El líder cubano que se presentó en Caracas lo hizo sabiendo muy bien que iba a seducir, a apaciguar, a comprar respetabilidad de la mano del presidente venezolano. Castro tuvo palabras comedidas, alentadoras sobre lo que cabía esperar de la Administración Bush, deseos de concordia casi universales. Rodeado de una claque espontánea, que no se trataba ya de su propia comitiva de periodistas, sino de prensa local, y de los vecinos países latinoamericanos, Fidel Castro celebró una rueda de prensa en la que la nota lamentable la ponían los del patio de butacas aplaudiendo sus intervenciones, coreando su nombre, mientras una tras otra las preguntas complacientes, cribados los nombres de quienes las formulaban, se sucedían para su lucimiento. Pero lucimiento sí lo hubo, en muchos casos apayasado, de un actor que conoce bien a su auditorio, que hace los mutis y marca las pausas en el instante adecuado, que desempolva viejos chistes, y estrena nuevas ocurrencias en cascada, chapoteando como en un festín en su propia gloria del momento.

Volver a la OEA

En la rueda, Castro no dijo realmente que fuera a retirarse en vida, como se ha difundido de manera demasiado literal, sino que si se moría en el cargo era evidente que no habría tenido tiempo de retirarse; pero afirmó sobre todo que Cuba estaba dispuesta a reintegrarse, en las circunstancias apropiadas, en la Organización de Estados Americanos, aunque Carlos Andrés Pérez jamás dijo que pensara, al menos por ahora, trabajar por esa invitación.

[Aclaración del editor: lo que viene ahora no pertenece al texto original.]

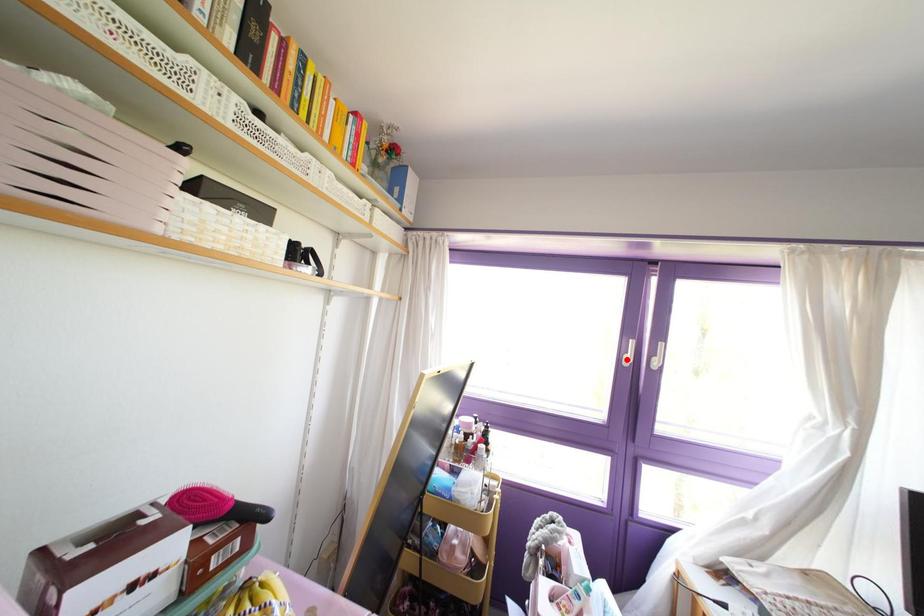
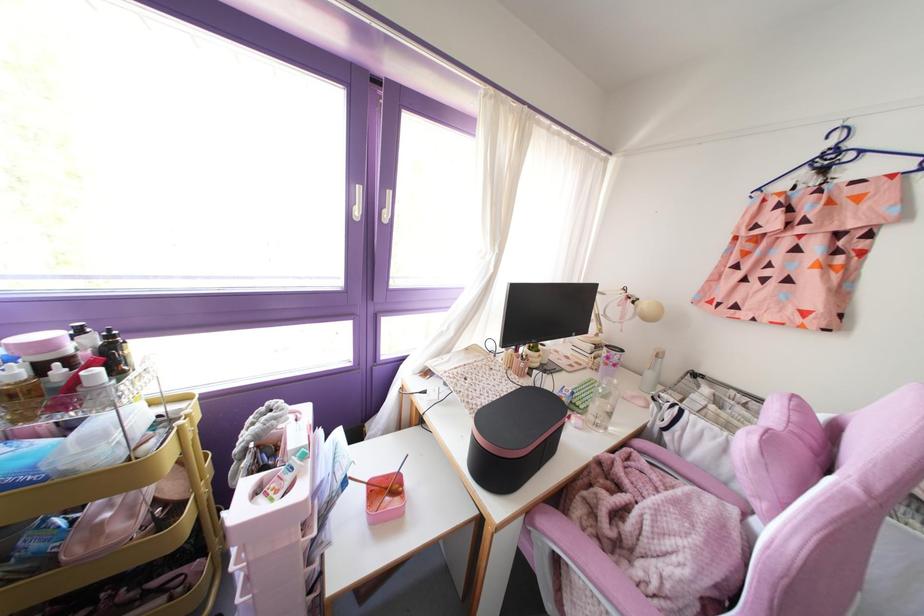
In the second image, find the point that corresponds to the highlighted location in the first image.

(357, 212)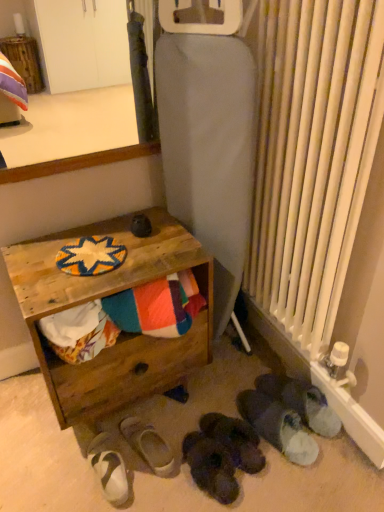
Image resolution: width=384 pixels, height=512 pixels. Find the location of `free space in front of dark gray fabric slippers at lower right, acting as the 6th footwear starting from the left`. free space in front of dark gray fabric slippers at lower right, acting as the 6th footwear starting from the left is located at coordinates (315, 474).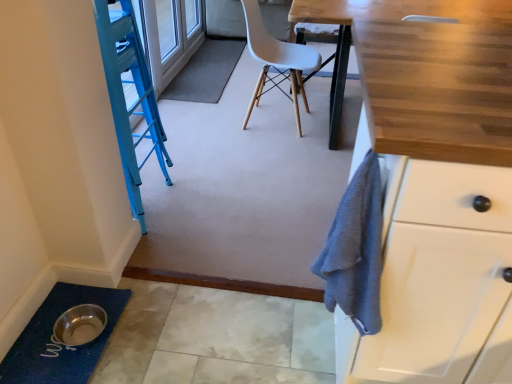
Question: From the image's perspective, is gray carpet at center, the 2th bath mat positioned from the front, above blue textured bath mat at lower left, positioned as the 1th bath mat in front-to-back order?

Choices:
 (A) yes
 (B) no

Answer: (A)

Question: Is gray carpet at center, the 1th bath mat positioned from the top, aimed at blue textured bath mat at lower left, the 1th bath mat ordered from the bottom?

Choices:
 (A) no
 (B) yes

Answer: (A)

Question: Can you confirm if gray carpet at center, the 2th bath mat from the bottom, is smaller than blue textured bath mat at lower left, the 2th bath mat viewed from the back?

Choices:
 (A) no
 (B) yes

Answer: (A)

Question: Is gray carpet at center, the 2th bath mat positioned from the front, further to camera compared to blue textured bath mat at lower left, the 2th bath mat viewed from the back?

Choices:
 (A) yes
 (B) no

Answer: (A)

Question: Can you confirm if gray carpet at center, the 1th bath mat positioned from the top, is shorter than blue textured bath mat at lower left, the 1th bath mat ordered from the bottom?

Choices:
 (A) no
 (B) yes

Answer: (B)

Question: Which is correct: white plastic chair at center is inside gray carpet at center, the 2th bath mat from the bottom, or outside of it?

Choices:
 (A) inside
 (B) outside

Answer: (B)

Question: Considering the relative positions of white plastic chair at center and gray carpet at center, the 2th bath mat from the bottom, in the image provided, is white plastic chair at center to the left or to the right of gray carpet at center, the 2th bath mat from the bottom,?

Choices:
 (A) left
 (B) right

Answer: (B)

Question: From the image's perspective, is white plastic chair at center positioned above or below gray carpet at center, the 2th bath mat from the bottom?

Choices:
 (A) below
 (B) above

Answer: (A)

Question: In terms of width, does white plastic chair at center look wider or thinner when compared to gray carpet at center, the 2th bath mat from the bottom?

Choices:
 (A) thin
 (B) wide

Answer: (B)

Question: Looking at their shapes, would you say blue textured bath mat at lower left, the 1th bath mat ordered from the bottom, is wider or thinner than white plastic chair at center?

Choices:
 (A) thin
 (B) wide

Answer: (A)

Question: Considering the positions of blue textured bath mat at lower left, the 2th bath mat viewed from the back, and white plastic chair at center in the image, is blue textured bath mat at lower left, the 2th bath mat viewed from the back, bigger or smaller than white plastic chair at center?

Choices:
 (A) small
 (B) big

Answer: (A)

Question: From the image's perspective, is blue textured bath mat at lower left, the 2th bath mat in the top-to-bottom sequence, above or below white plastic chair at center?

Choices:
 (A) above
 (B) below

Answer: (B)

Question: Do you think blue textured bath mat at lower left, positioned as the 1th bath mat in front-to-back order, is within white plastic chair at center, or outside of it?

Choices:
 (A) outside
 (B) inside

Answer: (A)

Question: In the image, is gray carpet at center, the 2th bath mat from the bottom, positioned in front of or behind blue textured bath mat at lower left, the 2th bath mat in the top-to-bottom sequence?

Choices:
 (A) front
 (B) behind

Answer: (B)

Question: Based on their positions, is gray carpet at center, the 1th bath mat positioned from the top, located to the left or right of blue textured bath mat at lower left, the 1th bath mat ordered from the bottom?

Choices:
 (A) right
 (B) left

Answer: (A)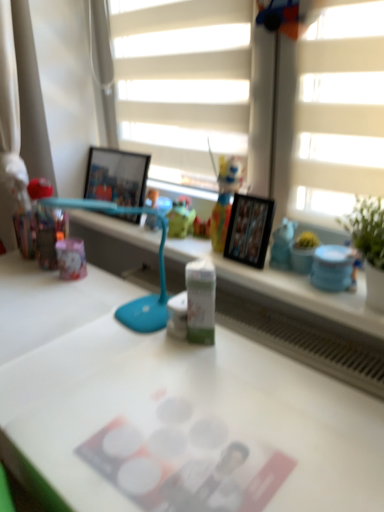
I want to click on free space to the left of teal plastic table lamp at center, so click(47, 324).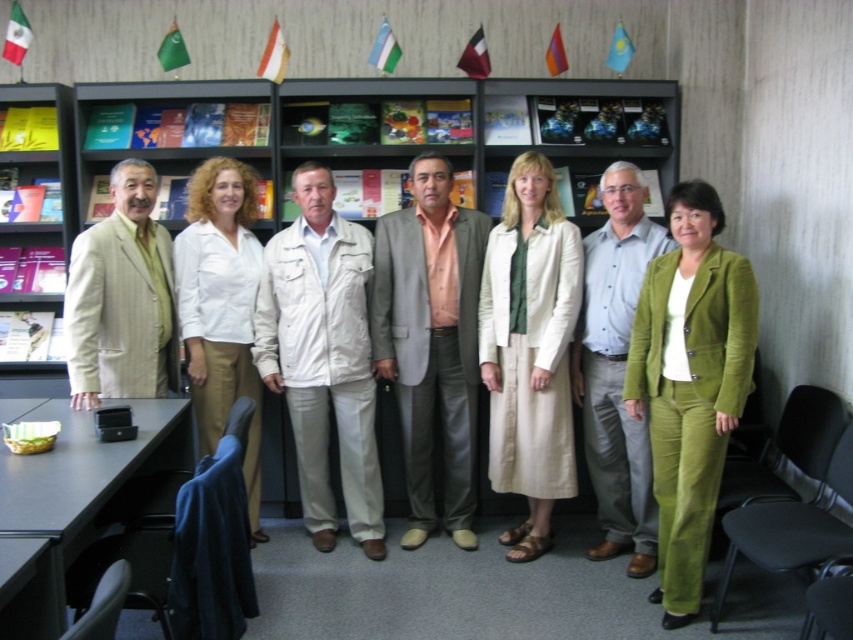
Does green corduroy suit at center appear over light gray suit at center?

Actually, green corduroy suit at center is below light gray suit at center.

Is point (651, 300) positioned behind point (399, 365)?

No, it is not.

Where is `green corduroy suit at center`? green corduroy suit at center is located at coordinates (689, 384).

Who is positioned more to the left, white cotton jacket at center or white cotton blouse at center?

white cotton blouse at center is more to the left.

Does point (376, 472) lie behind point (206, 440)?

Yes, point (376, 472) is farther from viewer.

Who is more forward, (288, 369) or (216, 205)?

Point (288, 369) is more forward.

Image resolution: width=853 pixels, height=640 pixels. What are the coordinates of `white cotton jacket at center` in the screenshot? It's located at (323, 356).

How much distance is there between wooden bookshelf at center and white cotton blouse at center?

wooden bookshelf at center and white cotton blouse at center are 28.93 inches apart.

Is wooden bookshelf at center behind white cotton blouse at center?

Un Castro vigoroso, pero de 60 años, parece dispuesto a jugar el juego del presidente venezolano, haciendo valer una influencia que limite sus posiciones en Nicaragua y el Salvador, pero a cambio de que cese el estado de sitio, y de que Cuba entre a participar en la ceremonia general de la distensión entre el Este y el Oeste. Al mismo tiempo, el comandante de La Habana tiene un papel que jugar en esa reconstrucción de nuevos centros de poder latinoamericanos. Castro convertido en un cierto icono, el dinosaurio desdentado que vomita fuego en technicolor es necesario, mientras los que se consideran verdaderos líderes, Carlos Andrés el primero de ellos, quieren negociar un new deal para el continente. Es como si el torrencial socialdemócrata venezolano hubiera decidido que la América Latina necesitase un nuevo Bolívar del siglo XX, y ese personaje sólo pudiera serlo él mismo.